- The paper introduces a Faithful Group Shapley Value (FGSV) that overcomes strategic subgroup manipulation and provides fair group data valuation.
- It presents a fast approximation algorithm leveraging dominant terms to ensure computational efficiency and accuracy in valuation metrics.
- The approach is validated through applications in copyright attribution in generative AI and explainable AI for stable and consistent interpretations.
Faithful Group Shapley Value: A Detailed Analysis
Overview
This paper introduces the Faithful Group Shapley Value (FGSV) to address vulnerabilities in existing group data valuation methods, particularly the susceptibility to shell company attacks. By refining the foundational cooperative game theory-based Shapley value, this research proposes a novel framework that maintains fair compensation even when groups engage in strategic splitting. The authors present both theoretical insights and a computationally efficient approximation algorithm that ensures faithful group-level valuation.
Motivation and Problem Statement
The Shapley value is a pivotal concept for data valuation, providing fair compensation by evaluating individual data contributions to machine learning models. While individual-level Shapley values are powerful, group-level evaluations are more practical in scenarios where data is contributed in batches, such as data marketplaces or collaborative intelligence.
Existing group-level extensions of the Shapley value, such as Group Shapley Value (GSV), fail under strategic manipulation, notably the shell company attack. In this attack, groups unjustly inflate valuations by dividing data into smaller subgroups, thereby altering the fairness of valuations. FGSV is introduced to counter this drawback by ensuring valuations remain consistent regardless of group partitioning.
Figure 1: Performance comparison in the SOU game. Top: Our method (FGSV) achieves the lowest AUCC across all problem sizes. Bottom: Our method costs the lowest runtime per iteration.
The Faithful Group Shapley Value
Theoretical Foundation
FGSV is built upon a set of axioms designed for faithful group data valuation, which includes symmetry, linearity, efficiency, and a newly proposed faithfulness axiom. This faithfulness axiom ensures that the total value of a dataset does not change due to arbitrary subdivision of other groups.
The FGSV's value for a group is derived by summing the individual Shapley values of its members:
FGSV(S0​):=∑i∈S0​​SV(i)
This approach uniquely satisfies all the aforementioned axioms, thus offering a robust alternative to the conventional GSV.
Algorithmic Approach
To compute FGSV, the authors propose a provably fast approximation algorithm. A key insight is that a small subset of terms dominates the FGSV formula, enabling the development of an efficient algorithm:
Figure 2: Empirical average runtime (in seconds) of U(S) evaluation as a function of subset size s=|S|. Each curve represents the mean over 50 randomly sampled subsets of size s; shaded areas indicate pm1 standard deviation.
Experimental Evaluation
Approximation and Computational Efficiency
Empirical trials on the Sum-of-Unanimity (SOU) game reveal that FGSV surpasses state-of-the-art methods in terms of computational efficiency and approximation accuracy. The SOU game, which contains closed-form individual Shapley values, serves as a benchmark for validating the efficiency of FGSV.
Practical Applications
Copyright Attribution in Generative AI
In generative AI, FGSV allows for fair copyright attribution by mitigating disproportionate value gains from shell company attacks. The paper demonstrates how FGSV maintains stable valuations even when strategic subgrouping is employed, thus ensuring equitable compensation.

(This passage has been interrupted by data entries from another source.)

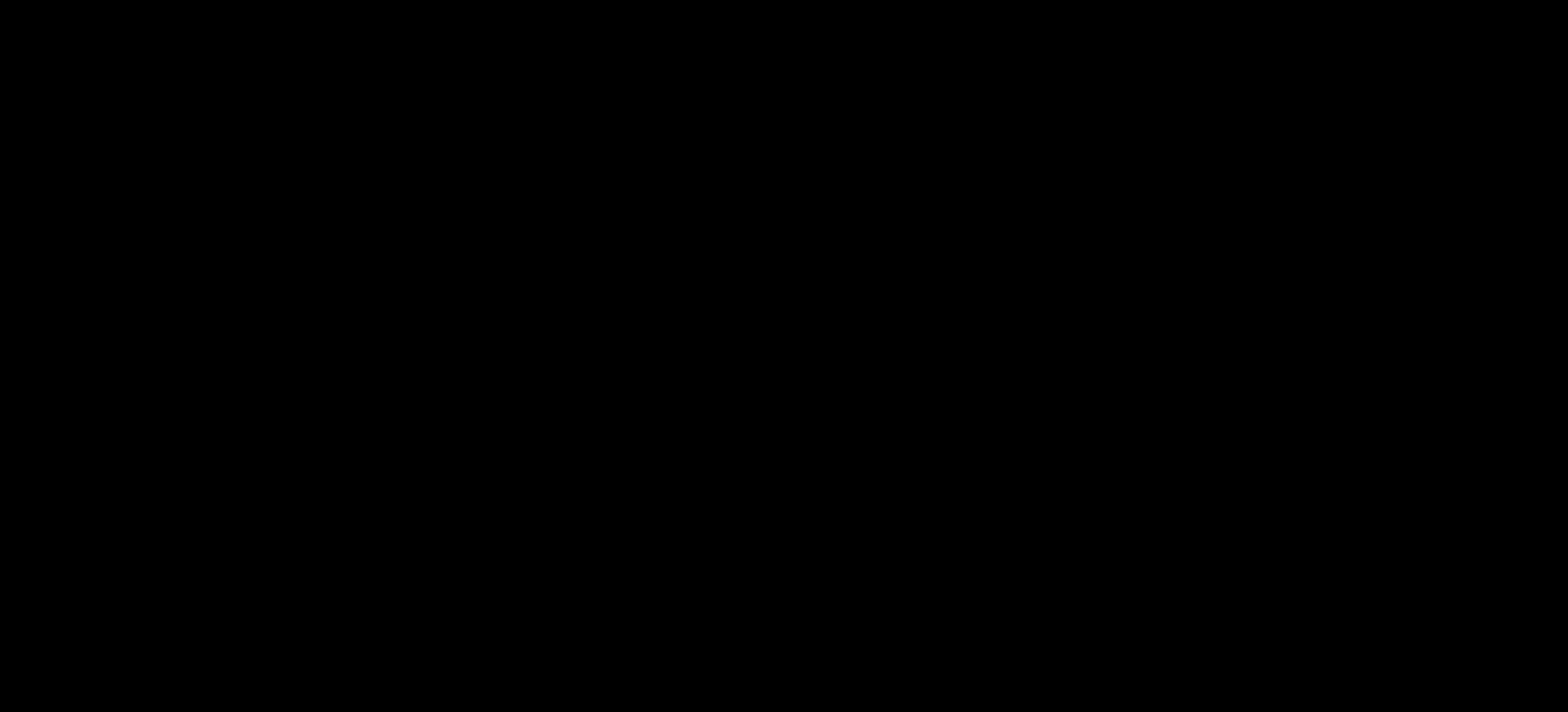
{"buttons": [], "events": []}
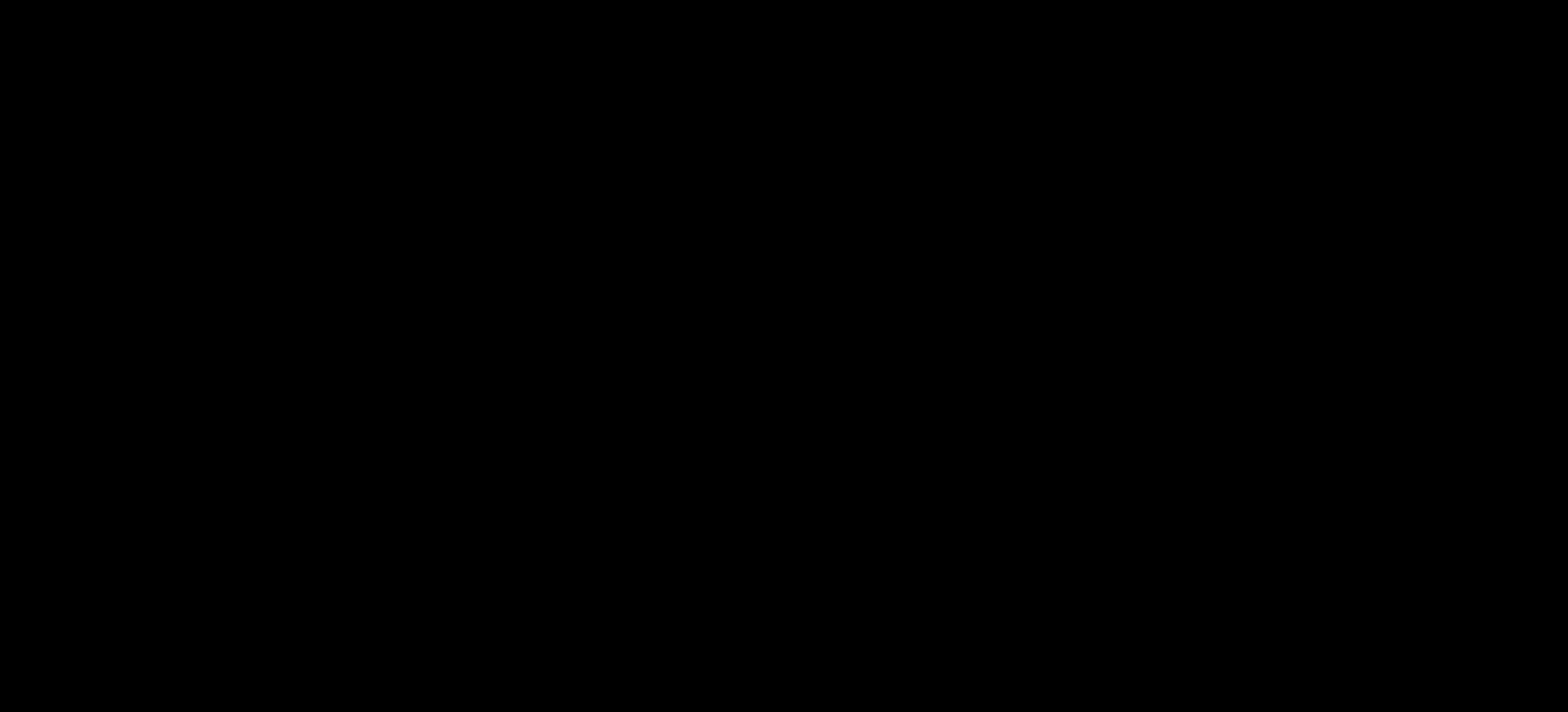
{"buttons": [], "events": []}
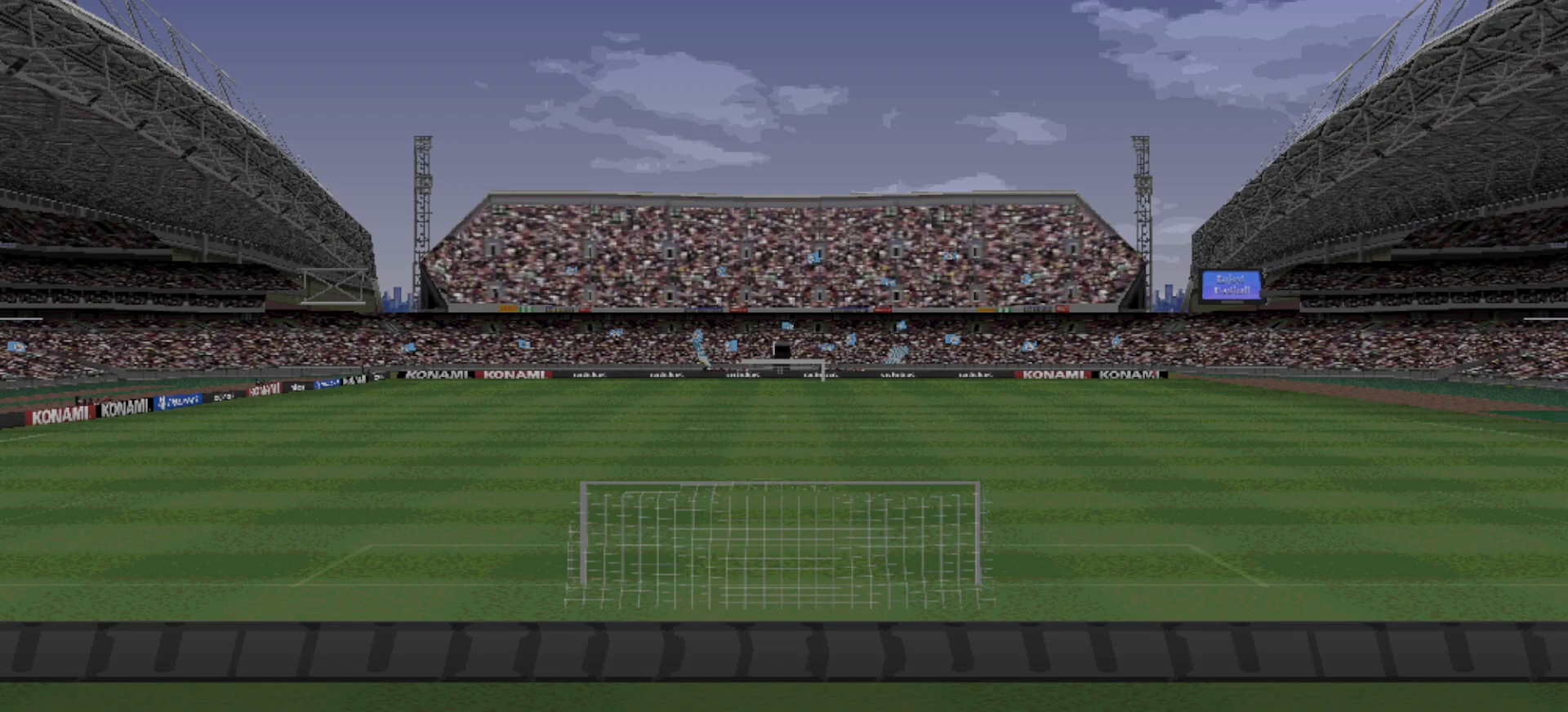
{"buttons": [], "events": []}
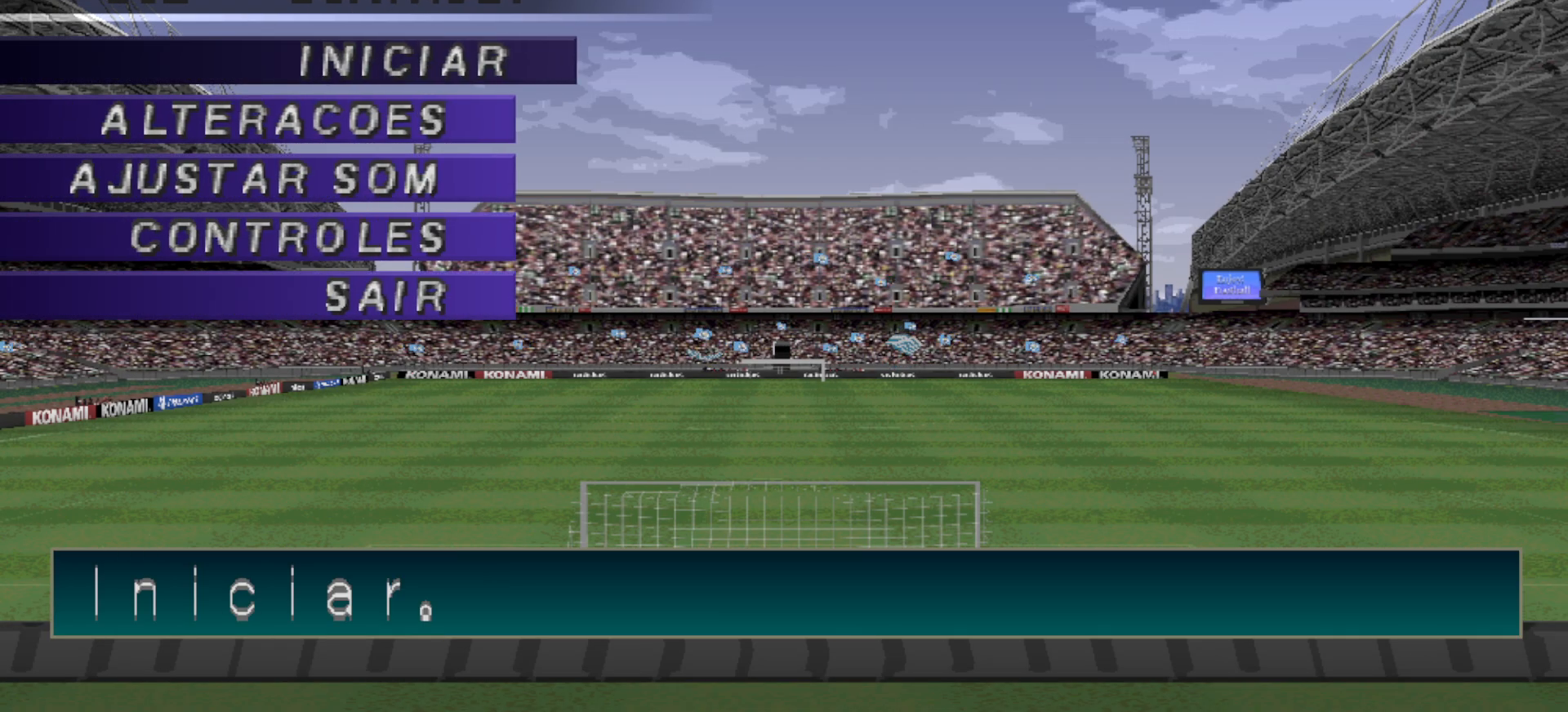
{"buttons": [], "events": [[133, "DPAD_DOWN", "down"], [267, "DPAD_DOWN", "up"], [400, "CIRCLE", "down"], [500, "CIRCLE", "up"]]}
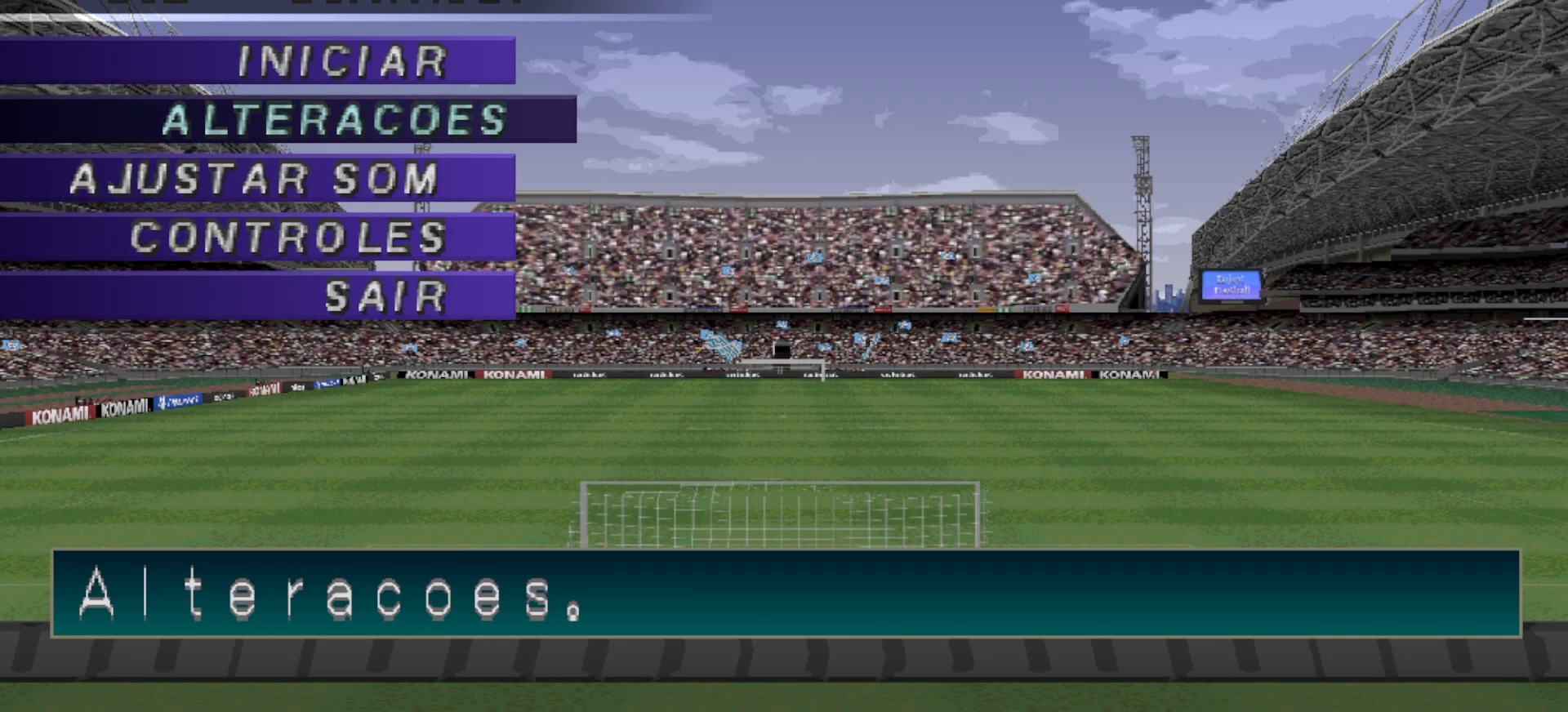
{"buttons": [], "events": [[200, "CIRCLE", "down"], [300, "CIRCLE", "up"]]}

Figure 3: Comparison of SRS and FSRS for copyright attribution. (a) Example images generated using brand prompts.
Explainable AI
FGSV's robustness also extends to explainable AI, where it offers consistent category-level attributions across varying group configurations. This reliability is crucial for generating stable and interpretable insights in AI applications.
Figure 4: Comparison of GSV (top row) and FGSV (bottom row) in a regression task for explainable AI. Each column aggregates category-level values for a specific variable: sex (left), age (middle), and BMI (right).
Conclusion
The FGSV emerges as a more stable and reliable method for group data valuation, addressing inherent flaws in existing models that allow manipulation through subgroup partitioning. This solution not only enhances fairness in data-driven environments but also improves computational feasibility with a scalable algorithm. As the AI landscape continues to integrate ever-larger datasets, such a fair and efficient valuation framework will be indispensable for equitable data transactions and robust model interpretation.